Clouds above obscured the moon and the stars, though the ever growing canopy of trees was contending for the job as well. It was a shame. It was dark, but not impossible to see through. Ji-eun suspected being in the Initiate Realm was helping somewhat. The stone path was even. Built for mortals, not superhuman cultivators. Though the occasional root did threaten to break her stride every now and then.
Trees began to thin, and the path slowly grew more overgrown. The once even path began jutting out at odd angles, stone slabs fading entirely under blankets of green. It was just as she remembered. Finally, the end was in sight. Through one last thicket of trees stood a simple wooden fence. An archway stood tall, an open invitation to and fro. The fence had seen better days, and the archway definitely needed some maintenance.
Concrete pavement lined the sidewalk of an old and cracked road. A single streetlamp illuminated the area, its harsh white light a beacon through the trees, like a poor imitation of the moon. Huddled underneath the streetlamp was a weathered shack: a bus stop, weeds springing through cracks in the foundation. Ji-eun checked the schedule, the only thing around recently replaced. Next bus service was in… seven hours? It was the dead of night, after all.
Ji-eun took a seat. The world still pushed against her, but it was a quieter feeling down here. The worldly qi was less dense and flowed in slower streams. Still, it was uncomfortable.
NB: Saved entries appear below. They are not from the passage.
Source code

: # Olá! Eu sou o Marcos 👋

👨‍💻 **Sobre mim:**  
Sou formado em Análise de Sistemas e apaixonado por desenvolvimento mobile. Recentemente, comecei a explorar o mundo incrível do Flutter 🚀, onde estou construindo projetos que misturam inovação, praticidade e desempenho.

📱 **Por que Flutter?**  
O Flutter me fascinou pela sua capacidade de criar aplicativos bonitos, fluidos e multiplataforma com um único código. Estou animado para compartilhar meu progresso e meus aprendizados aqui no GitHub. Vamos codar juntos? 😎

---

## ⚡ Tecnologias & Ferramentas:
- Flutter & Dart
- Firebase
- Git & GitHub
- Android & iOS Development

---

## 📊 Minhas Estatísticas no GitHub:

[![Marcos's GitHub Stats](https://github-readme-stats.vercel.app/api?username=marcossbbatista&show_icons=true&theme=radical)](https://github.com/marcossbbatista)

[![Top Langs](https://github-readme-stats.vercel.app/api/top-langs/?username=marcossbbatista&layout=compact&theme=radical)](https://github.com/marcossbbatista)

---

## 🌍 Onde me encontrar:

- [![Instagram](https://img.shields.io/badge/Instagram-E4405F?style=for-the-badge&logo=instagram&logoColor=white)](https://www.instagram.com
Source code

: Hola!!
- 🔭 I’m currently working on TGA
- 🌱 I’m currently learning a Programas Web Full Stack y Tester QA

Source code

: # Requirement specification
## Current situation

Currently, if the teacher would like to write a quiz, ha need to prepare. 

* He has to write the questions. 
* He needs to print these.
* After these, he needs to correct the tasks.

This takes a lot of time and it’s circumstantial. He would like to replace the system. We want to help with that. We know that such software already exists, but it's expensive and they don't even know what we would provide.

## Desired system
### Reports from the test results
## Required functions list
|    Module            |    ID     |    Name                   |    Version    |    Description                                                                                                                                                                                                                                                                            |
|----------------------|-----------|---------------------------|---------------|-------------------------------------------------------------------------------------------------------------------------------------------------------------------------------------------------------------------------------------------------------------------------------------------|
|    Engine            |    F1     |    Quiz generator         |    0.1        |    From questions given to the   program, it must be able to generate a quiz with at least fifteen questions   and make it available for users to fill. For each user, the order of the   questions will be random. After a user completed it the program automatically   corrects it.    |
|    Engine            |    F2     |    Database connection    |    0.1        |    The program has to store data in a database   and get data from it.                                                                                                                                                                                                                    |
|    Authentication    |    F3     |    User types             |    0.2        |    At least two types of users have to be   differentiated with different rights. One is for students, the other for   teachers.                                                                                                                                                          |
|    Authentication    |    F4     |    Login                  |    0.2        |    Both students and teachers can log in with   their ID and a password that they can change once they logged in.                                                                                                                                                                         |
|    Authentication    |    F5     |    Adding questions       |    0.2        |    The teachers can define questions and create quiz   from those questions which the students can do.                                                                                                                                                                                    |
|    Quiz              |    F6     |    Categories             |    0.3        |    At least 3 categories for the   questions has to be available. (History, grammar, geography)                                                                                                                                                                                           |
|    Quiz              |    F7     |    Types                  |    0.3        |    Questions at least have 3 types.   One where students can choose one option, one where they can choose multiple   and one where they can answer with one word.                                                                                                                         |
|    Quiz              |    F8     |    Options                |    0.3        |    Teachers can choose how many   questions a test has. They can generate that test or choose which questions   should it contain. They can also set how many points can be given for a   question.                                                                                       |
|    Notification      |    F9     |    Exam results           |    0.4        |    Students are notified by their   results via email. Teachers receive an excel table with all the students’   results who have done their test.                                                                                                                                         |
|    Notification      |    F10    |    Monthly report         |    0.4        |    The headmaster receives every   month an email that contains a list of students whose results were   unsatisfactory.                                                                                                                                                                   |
She rested her head against the wall. Exhaustion was catching up to her, following her down the mountain. Ji-eun couldn’t stay in the area long. She was a Demon now, not just in blood but in strength. She was the Enemy of all. Could she hide it? Should she run forever?
What could she do?
Her thoughts were just… empty.
Ji-eun admitted to herself that it wasn’t a good idea to rest now, so close to the mountain full of people now likely hellbent on finding and killing her, but she also admitted that she couldn’t care.
As sleep begun to overtake her, a scene of crimson recalled vividly filled her eyes.